2.    Adanya suatu prosedur yang direncanakan. Dirancang untuk mencapai tujuan yang telah ditetapkan.
3.    Adanya kegiatan penggarapan materi tertentu secara khusus, sehingga dapat mencapai tujuan.
4.    Adanya aktifitas siswa sebagai syarat mutlak bagi berlangsungnya proses pembelajaran.
5.    Guru berperan sebagai pembimbing yang berusaha menghidupkan dan memberikan motivasi agar terjadi proses interaksi yang kondusif.

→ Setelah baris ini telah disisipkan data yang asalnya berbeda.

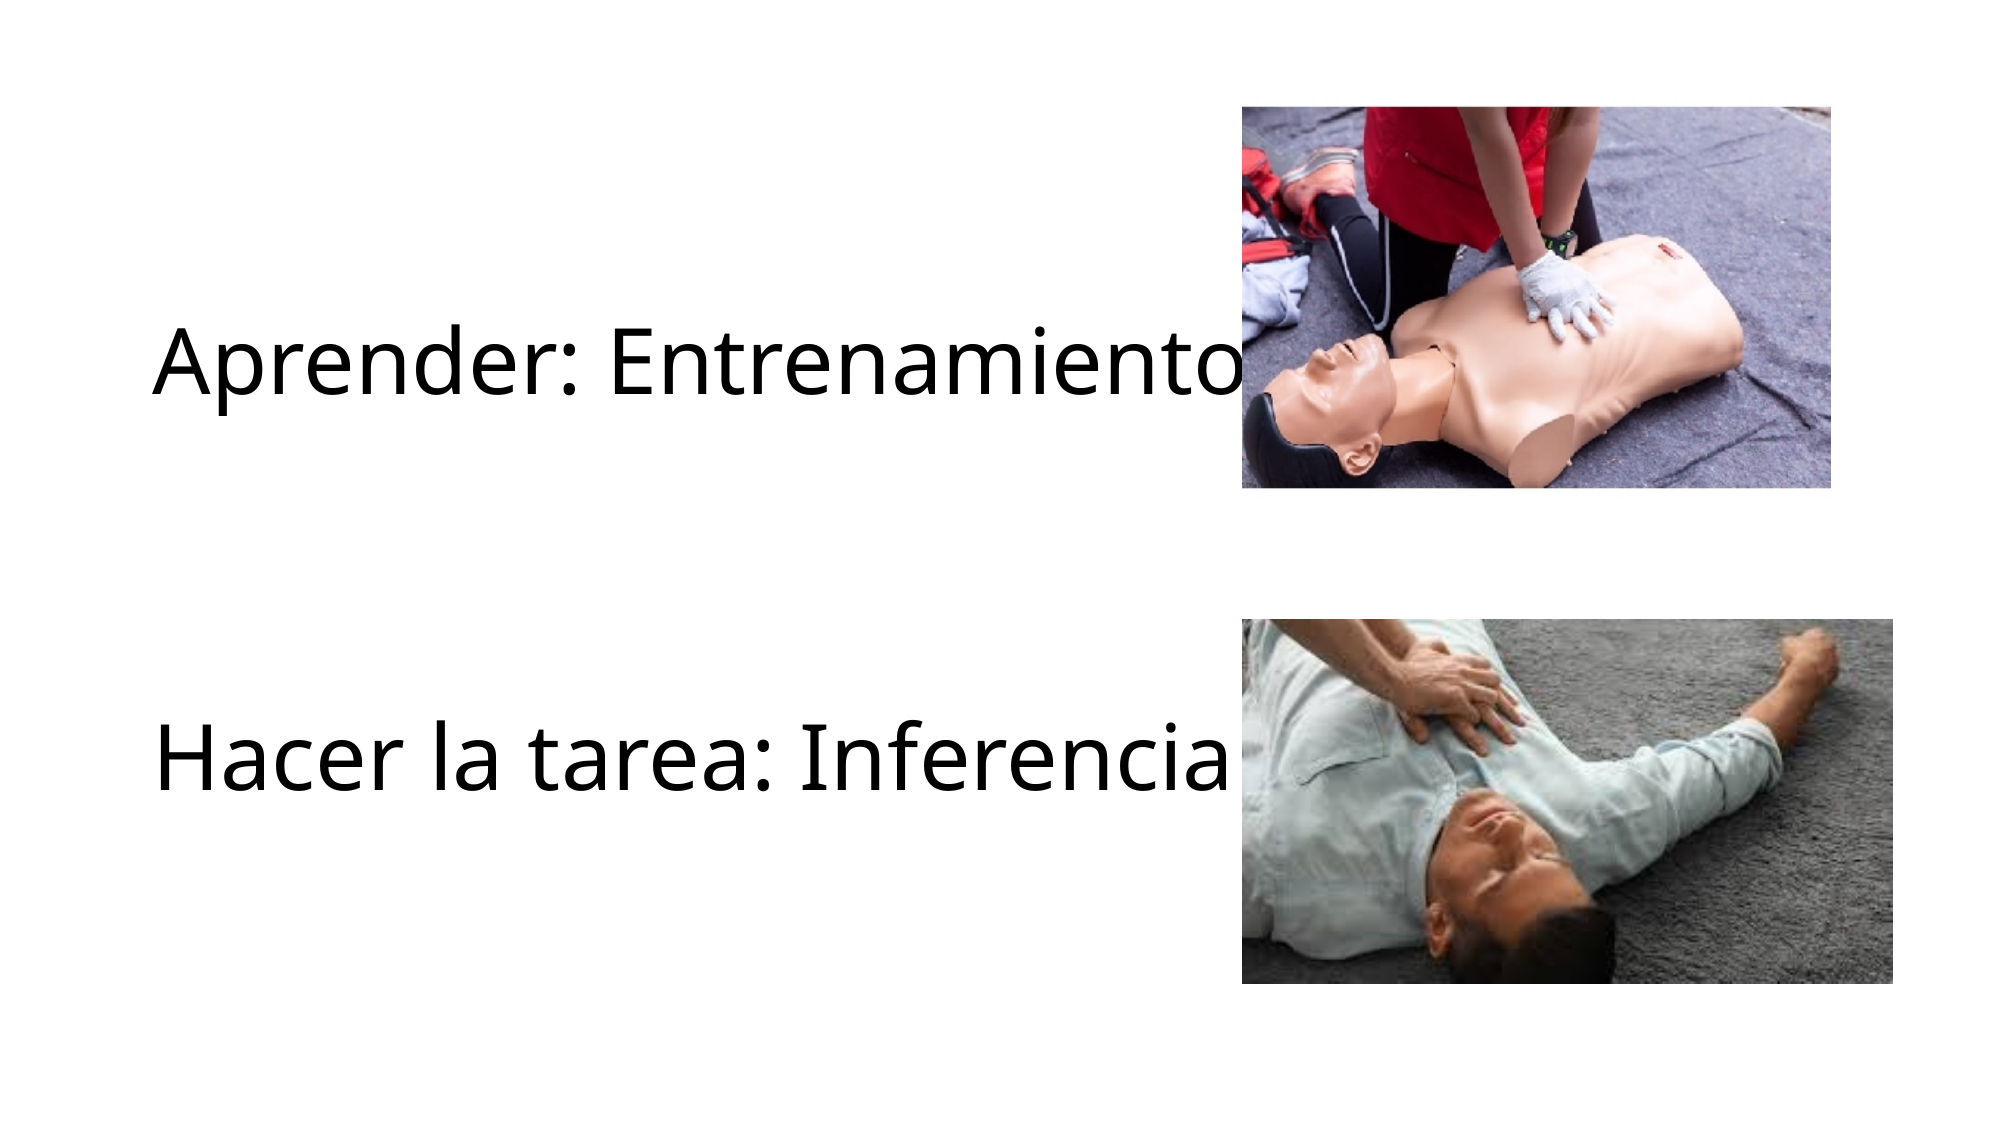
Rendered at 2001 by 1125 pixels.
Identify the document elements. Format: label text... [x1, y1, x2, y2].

6.    Membutuhkan adanya komitmen terhadap kedisiplinan sebagai pola tingkah laku yang diatur menurut ketentuan yang dita’ati semua pihak secara sadar.
7.    Adanya batas waktu untuk menentukan tingkat pencapaian tujuan.
Dalam mengelola proses pembelajaran seorang pengajar harus mampu menciptakan suasana yang memungkinkan terjadinya proses belajar pada setiap peserta didik. Setiap peserta didik yang ada dalam komunitas belajar memiliki karakter yang berbeda, baik dari segi kemampuan dalam menyerap informasi, maupun dari kemampuan lainnya. Semua itu tercermin dari gaya belajar yang dimiliki setiap peserta belajar.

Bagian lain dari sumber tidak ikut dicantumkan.